The M&M’s #FilmsYouWantToSee campaign was created to champion a sense of belonging for all in the arts and entertainment space, and participants were tasked with creating a film concept based on a post they had read on Twitter.
The final of the inaugural #FilmsYouWantToSee competition was held at M&M's World in London yesterday (Thurs) – and the winning director was awarded £25,000 to bring her film concept to life.
Jamaican-British rising star, Monique Needham, created a trailer for her film, “Sunday Dinner”, inspired by a Tweet which called for an openly LQBTQ+ person, who is proud of their sexuality, playing the high-school jock.
The story follows a young, queer, Jamaican-British woman, Maya, who enlists the help of her grandmother to keep the rest of her family in line when she brings her girlfriend home to meet them.
Writer and director Monique has already created two short films since 2019, which have been shown and commended at global film festivals – and she feels passionate about broadening the types of stories told about her community.
After her win, Monique said: “It was important to me that people could see themselves, their norm, their day-to-day in a relatable way that, I think, hasn’t been done before. Very grateful for M&Ms for giving me the opportunity to tell my story my way.”
The M&M's #FilmsYouWantToSee was born after research, conducted in September 2022, found that 43% of Gen-Z Brits feel they can’t relate to characters on the big screen – and more than half (57%) felt that stereotypes are offensive and overused in film.
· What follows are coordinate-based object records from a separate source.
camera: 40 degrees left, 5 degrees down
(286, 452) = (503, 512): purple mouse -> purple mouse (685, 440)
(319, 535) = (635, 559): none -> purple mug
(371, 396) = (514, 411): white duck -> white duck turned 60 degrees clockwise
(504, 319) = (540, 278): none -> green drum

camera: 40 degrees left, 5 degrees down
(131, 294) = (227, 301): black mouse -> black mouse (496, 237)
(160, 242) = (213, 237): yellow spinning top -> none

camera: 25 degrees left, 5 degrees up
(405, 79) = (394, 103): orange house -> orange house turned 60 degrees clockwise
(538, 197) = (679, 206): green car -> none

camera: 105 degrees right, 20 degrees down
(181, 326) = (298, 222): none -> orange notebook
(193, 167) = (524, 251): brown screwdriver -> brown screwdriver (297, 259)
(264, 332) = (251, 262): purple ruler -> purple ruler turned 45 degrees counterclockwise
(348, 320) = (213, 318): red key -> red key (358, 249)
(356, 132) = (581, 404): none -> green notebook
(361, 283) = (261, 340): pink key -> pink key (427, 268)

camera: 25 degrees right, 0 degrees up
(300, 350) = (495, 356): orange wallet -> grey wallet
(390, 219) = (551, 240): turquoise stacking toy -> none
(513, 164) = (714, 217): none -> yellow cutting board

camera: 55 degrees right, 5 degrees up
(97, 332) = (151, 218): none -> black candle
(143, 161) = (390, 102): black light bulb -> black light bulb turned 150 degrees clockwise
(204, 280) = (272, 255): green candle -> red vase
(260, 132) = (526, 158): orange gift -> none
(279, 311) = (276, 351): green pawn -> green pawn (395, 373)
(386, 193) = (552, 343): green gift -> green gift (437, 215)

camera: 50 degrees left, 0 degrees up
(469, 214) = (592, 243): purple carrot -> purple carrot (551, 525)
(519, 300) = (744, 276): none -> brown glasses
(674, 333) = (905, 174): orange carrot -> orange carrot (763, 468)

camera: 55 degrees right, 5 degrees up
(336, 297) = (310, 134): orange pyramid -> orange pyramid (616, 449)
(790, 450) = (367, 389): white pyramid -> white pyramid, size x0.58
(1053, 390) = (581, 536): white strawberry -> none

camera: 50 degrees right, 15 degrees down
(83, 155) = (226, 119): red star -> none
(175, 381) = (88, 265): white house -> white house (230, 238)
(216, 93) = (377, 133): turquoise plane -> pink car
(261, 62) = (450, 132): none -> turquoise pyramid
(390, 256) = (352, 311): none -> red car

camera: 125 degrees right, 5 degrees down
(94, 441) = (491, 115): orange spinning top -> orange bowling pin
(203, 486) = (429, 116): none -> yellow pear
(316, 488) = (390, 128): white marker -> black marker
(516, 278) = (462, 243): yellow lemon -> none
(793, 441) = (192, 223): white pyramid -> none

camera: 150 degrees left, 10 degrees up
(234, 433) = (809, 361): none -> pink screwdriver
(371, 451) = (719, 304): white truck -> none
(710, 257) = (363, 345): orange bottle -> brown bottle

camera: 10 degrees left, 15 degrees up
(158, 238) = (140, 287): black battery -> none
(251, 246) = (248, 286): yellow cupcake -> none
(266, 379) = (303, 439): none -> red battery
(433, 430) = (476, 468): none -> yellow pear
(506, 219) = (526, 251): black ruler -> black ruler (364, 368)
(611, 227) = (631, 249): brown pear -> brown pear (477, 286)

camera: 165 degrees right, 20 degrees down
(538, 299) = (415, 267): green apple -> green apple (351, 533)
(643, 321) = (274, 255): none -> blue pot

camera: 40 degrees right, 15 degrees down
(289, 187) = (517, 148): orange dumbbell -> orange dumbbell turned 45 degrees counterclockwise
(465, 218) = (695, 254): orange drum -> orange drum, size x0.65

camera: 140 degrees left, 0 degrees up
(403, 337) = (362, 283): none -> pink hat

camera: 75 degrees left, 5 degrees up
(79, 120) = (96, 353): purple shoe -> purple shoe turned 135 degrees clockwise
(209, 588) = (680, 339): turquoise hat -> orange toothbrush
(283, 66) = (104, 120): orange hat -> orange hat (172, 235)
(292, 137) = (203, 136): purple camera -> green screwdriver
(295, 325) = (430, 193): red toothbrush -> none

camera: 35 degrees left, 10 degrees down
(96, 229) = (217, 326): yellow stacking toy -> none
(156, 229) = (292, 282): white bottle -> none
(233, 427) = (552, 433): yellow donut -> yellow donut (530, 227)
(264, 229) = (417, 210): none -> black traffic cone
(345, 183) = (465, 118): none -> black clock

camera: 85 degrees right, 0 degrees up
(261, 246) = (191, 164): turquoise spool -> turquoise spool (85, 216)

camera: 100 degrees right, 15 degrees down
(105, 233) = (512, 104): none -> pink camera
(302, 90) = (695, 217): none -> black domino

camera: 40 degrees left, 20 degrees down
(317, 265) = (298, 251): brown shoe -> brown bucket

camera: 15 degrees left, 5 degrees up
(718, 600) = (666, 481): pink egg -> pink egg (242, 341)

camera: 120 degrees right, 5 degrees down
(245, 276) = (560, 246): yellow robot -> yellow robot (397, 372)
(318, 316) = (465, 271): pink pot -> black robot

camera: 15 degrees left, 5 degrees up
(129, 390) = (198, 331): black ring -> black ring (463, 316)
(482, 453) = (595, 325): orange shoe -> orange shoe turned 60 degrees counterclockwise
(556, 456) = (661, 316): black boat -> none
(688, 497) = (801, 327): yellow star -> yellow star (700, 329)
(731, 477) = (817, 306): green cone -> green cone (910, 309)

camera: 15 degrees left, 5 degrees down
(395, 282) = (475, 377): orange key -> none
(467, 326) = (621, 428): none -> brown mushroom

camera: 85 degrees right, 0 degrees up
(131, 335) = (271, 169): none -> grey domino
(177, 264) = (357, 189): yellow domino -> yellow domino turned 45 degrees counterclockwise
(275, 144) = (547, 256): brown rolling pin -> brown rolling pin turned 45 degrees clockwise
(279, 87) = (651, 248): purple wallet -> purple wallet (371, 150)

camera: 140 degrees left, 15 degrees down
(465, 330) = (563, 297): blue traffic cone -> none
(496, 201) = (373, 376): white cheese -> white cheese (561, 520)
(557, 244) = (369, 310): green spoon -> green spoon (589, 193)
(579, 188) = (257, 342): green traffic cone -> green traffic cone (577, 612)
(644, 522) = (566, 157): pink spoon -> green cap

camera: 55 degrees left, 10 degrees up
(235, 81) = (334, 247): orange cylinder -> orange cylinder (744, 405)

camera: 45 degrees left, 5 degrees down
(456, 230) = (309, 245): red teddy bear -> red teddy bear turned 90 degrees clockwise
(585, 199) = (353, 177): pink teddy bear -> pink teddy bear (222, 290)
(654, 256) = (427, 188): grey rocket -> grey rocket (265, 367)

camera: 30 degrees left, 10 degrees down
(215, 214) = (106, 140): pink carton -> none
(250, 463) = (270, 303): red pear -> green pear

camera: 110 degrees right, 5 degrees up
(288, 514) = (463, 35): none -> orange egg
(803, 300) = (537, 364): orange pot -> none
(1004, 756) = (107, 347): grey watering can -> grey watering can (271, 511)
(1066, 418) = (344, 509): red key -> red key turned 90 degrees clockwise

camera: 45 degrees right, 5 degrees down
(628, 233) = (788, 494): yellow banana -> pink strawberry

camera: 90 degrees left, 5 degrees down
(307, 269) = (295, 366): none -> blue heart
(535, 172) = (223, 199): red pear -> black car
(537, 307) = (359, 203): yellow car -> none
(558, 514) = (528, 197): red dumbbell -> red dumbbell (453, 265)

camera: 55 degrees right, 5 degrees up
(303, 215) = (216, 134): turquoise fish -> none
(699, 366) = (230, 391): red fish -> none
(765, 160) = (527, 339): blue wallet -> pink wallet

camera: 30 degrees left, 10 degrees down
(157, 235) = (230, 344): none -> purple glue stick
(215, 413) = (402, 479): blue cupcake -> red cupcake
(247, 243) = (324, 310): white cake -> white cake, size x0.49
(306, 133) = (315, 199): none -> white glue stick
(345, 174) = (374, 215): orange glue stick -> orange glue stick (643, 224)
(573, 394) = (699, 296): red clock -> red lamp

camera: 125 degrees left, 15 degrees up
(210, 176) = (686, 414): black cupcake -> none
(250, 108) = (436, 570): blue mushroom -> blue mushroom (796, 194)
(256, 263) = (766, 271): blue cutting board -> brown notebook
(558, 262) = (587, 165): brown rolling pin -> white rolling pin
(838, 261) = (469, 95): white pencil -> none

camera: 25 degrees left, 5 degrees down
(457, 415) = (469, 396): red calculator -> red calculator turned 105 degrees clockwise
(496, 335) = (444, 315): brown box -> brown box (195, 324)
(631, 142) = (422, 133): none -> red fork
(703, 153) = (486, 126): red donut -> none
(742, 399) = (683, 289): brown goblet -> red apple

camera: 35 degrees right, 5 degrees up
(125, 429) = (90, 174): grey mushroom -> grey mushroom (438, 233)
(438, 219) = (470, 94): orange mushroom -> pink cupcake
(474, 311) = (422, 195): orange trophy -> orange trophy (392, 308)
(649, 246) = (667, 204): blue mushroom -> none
Alongside Monique, the #FilmsYouWantToSee 2023 final also saw three other finalists showcase trailers for their film concepts – each winning a runner-up prize of £7,500 to develop a full trailer for their film.
The remaining three finalists included Ethan Ross, a Bournemouth University student whose concept “Pink Glove” was a heart-thumping thriller which followed an all-LGBTQIA+ spy agency looking for justice after an assassination attempt of a colleague.
Guy Chackarov and Omri Dagan also impressed judges with their cop-based comedy “Supervised”, which challenged white privilege and police profiling of minorities in a world where cops bust white people for minor offences.
And Natasha Mwansa's “Do it for Jordan” told the story of Maria who, after a heart-transplant procedure, finds herself having feelings for a mystery woman – who turns out to be the ex-lover of her new heart’s previous owner.
Kerry Cavanaugh, Business Unit Director at Mars, said: “We are absolutely thrilled for Monique. It has been a pleasure to see her concept, “Sunday Dinner”, develop from a 90-second trailer to a brilliant short film.
“Monique’s film is fun, witty, and gently breaks down LGBTQIA+ and ethnic minority stereotypes. We hope Monique’s short film will spark important discussions around belonging and representation in film.
“The M&M’S FUNd initiative was created to help grow a world where we all feel like we belong, and all of our directors have captured this mission in their work.
“We can’t wait to see what’s next for Monique and all the other directors who have shared their experience and expertise with us over the last few months.”